Devastato a più riprese dai Normanni, il castello di Amboise fu integrato ai possedimenti dei conti d’Anjou prima d’appartenere alla celebre casa di Amboise-Chaumont e di passare nel 1422 a Luigi visconte di Thouars in eredità. Ma, colpevole di un complotto contro il re, il proprietario del castello d’Amboise si vide condannato a spodestato dei suoi beni.
A partire dal 1431 il castello fece parte dei possedimenti reali. Il castello d’Amboise non fu più solamente una fortezza, ma una dimora reale e la città ne trasse beneficio per la concessione ottenuta di riscuotere le franchigie.
In questo castello nacquero i figli del re Luigi XI e di Carlotta di Savoia ed Amboise divenne quindi luogo di residenza della regina e dei suoi figli, mentre il sovrano preferì stabilire la sua corte a Plessis-les-Tours.

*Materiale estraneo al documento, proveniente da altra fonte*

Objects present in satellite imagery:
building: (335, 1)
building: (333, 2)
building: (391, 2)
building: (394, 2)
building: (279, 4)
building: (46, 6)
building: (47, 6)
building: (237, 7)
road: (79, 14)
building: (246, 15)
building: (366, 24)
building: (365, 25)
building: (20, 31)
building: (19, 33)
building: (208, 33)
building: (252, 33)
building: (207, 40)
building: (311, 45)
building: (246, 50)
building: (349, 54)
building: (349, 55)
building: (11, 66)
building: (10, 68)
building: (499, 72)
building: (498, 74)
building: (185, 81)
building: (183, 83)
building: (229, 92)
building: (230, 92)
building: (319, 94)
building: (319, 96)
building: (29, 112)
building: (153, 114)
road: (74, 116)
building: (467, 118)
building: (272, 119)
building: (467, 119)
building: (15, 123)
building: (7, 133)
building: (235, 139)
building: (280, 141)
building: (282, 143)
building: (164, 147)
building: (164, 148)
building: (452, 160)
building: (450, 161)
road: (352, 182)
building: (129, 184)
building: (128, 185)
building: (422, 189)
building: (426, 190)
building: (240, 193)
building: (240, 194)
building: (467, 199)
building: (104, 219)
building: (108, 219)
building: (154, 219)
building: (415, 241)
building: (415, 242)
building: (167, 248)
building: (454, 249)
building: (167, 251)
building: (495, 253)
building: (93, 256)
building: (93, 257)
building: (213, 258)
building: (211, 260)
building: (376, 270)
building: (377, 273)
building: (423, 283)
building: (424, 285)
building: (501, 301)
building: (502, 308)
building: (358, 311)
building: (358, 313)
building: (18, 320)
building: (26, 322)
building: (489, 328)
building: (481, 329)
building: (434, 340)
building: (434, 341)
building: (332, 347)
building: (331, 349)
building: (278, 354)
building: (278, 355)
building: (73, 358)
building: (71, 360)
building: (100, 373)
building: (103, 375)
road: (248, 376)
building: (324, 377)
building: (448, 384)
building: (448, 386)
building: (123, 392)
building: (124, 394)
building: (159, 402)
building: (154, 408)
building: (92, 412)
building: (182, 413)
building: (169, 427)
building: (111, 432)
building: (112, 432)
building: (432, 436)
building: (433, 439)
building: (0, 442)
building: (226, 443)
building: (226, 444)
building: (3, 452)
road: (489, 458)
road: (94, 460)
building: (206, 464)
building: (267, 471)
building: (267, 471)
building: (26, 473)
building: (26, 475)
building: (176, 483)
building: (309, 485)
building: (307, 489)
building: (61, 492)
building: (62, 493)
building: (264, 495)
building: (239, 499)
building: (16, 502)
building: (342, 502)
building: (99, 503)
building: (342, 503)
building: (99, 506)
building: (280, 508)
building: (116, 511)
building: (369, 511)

Uno dei grandi avvenimenti del regno fu la creazione ad Amboise dell’Ordine di San Michele, il primo agosto 1469. Quel giorno il re riunì nella cappella di San Michele quindici fra i suoi baroni più potenti per far loro conoscere lo statuto di quest’ordine di cavalleria, la cui fondazione aveva un significato politico. L’Ordine di San Michele rappresentava infatti l’attaccamento dei grandi signori e dei feudatari alla Corona Reale. Lussuosamente vestiti con lunghi mantelli di damasco ricamati di conchiglie d’oro e foderati d’ermellino, la testa coperta da cappelli di velluto cremisi dalla lunga cornetta, questi grandi signori giurarono di vivere secondo le regole della Chiesa e della Cavalleria.
Quel giorno Amboise fu luogo di una cerimonia grandiosa che rimase negli annali del regno di Francia.
La regina, che vi morì nel 1483, era circondata da una grande corte degna del suo rango: quasi centocinquanta persone componevano il suo seguito e i suoi domestici. Gli appartamenti erano stati decorati, ammobiliati e rivestiti per farne una piacevole dimora.
Il regno di Carlo VIII
La vita serena che vi aveva condotto durante la propria giovinezza spiega l’attaccamento del nuovo re Carlo VIII verso il castello nel quale era nato e dove era stato allevato. È nella Piazza du Carroir ad Amboise che, giovane delfino di tredici anni, egli accoglie Margherita d’Austria, nipote di Carlo il Temerario, l'antico avversario di suo padre, che proprio suo padre aveva deciso di dargli per moglie. Margherita, che non aveva che tre anni al momento del suo brillante fidanzamento, visse al castello d’Amboise fino al 1492, data in cui dovette malinconicamente tornare in Fiandra per far posto ad Anna di Bretagna, che Carlo VIII aveva sposato il 6 dicembre 1491. A quest’epoca risalgono i grandi lavori ordinati da Carlo VIII e per finanziare quest’impresa fu fatto un prelievo sui proventi delle gabelle. I progetti erano magnifici: "egli vuol fare del castello una città”, esclamò l’ambasciatore di Firenze vedendo i progetti alla fine del 1493.
La superficie dell’edificio doveva essere ampliata considerevolmente. L’antica fortezza medievale lasciò il posto ad un grande quadrilatero, a forma di trapezio, diviso in tre cortili: il cortile principale con l’abitazione del re, a sud “l’alloggio delle Virtù” ed infine il cortile – detto – del Torrione, all’estremità occidentale del promontorio.
Le due torri a chiocciola – la torre des Minimes e la torre Hurtalult – formavano un’innovazione architettonica di notevole importanza.
Quanto alla decorazione, dapprima essa fu d’ispirazione francese, ma in seguito beneficiò della collaborazione d’artisti fiamminghi e naturalmente, dopo il ritorno della spedizione del 1495, di quelli italiani. Il mobilio era lussuoso: tappezzerie delle Fiandre e di Francia, tendaggi di Damasco e tappeti di Turchia.
Questi magnifici lavori e queste sistemazioni, miranti a trasformare l’antico oppidum e l’antica fortezza dei conti d’Anjou in una dimora degna della Corona di Francia, furono interrotti a causa di una grande disgrazia sopravvenuta nel castello d’Amboise il 7 aprile 1498. Mentre Carlo VIII accompagnava la regina nella galleria di Haquelbac per assistere – si racconta – al gioco della palla, egli urtò la fronte contro una porta bassa e spirò poche ore dopo.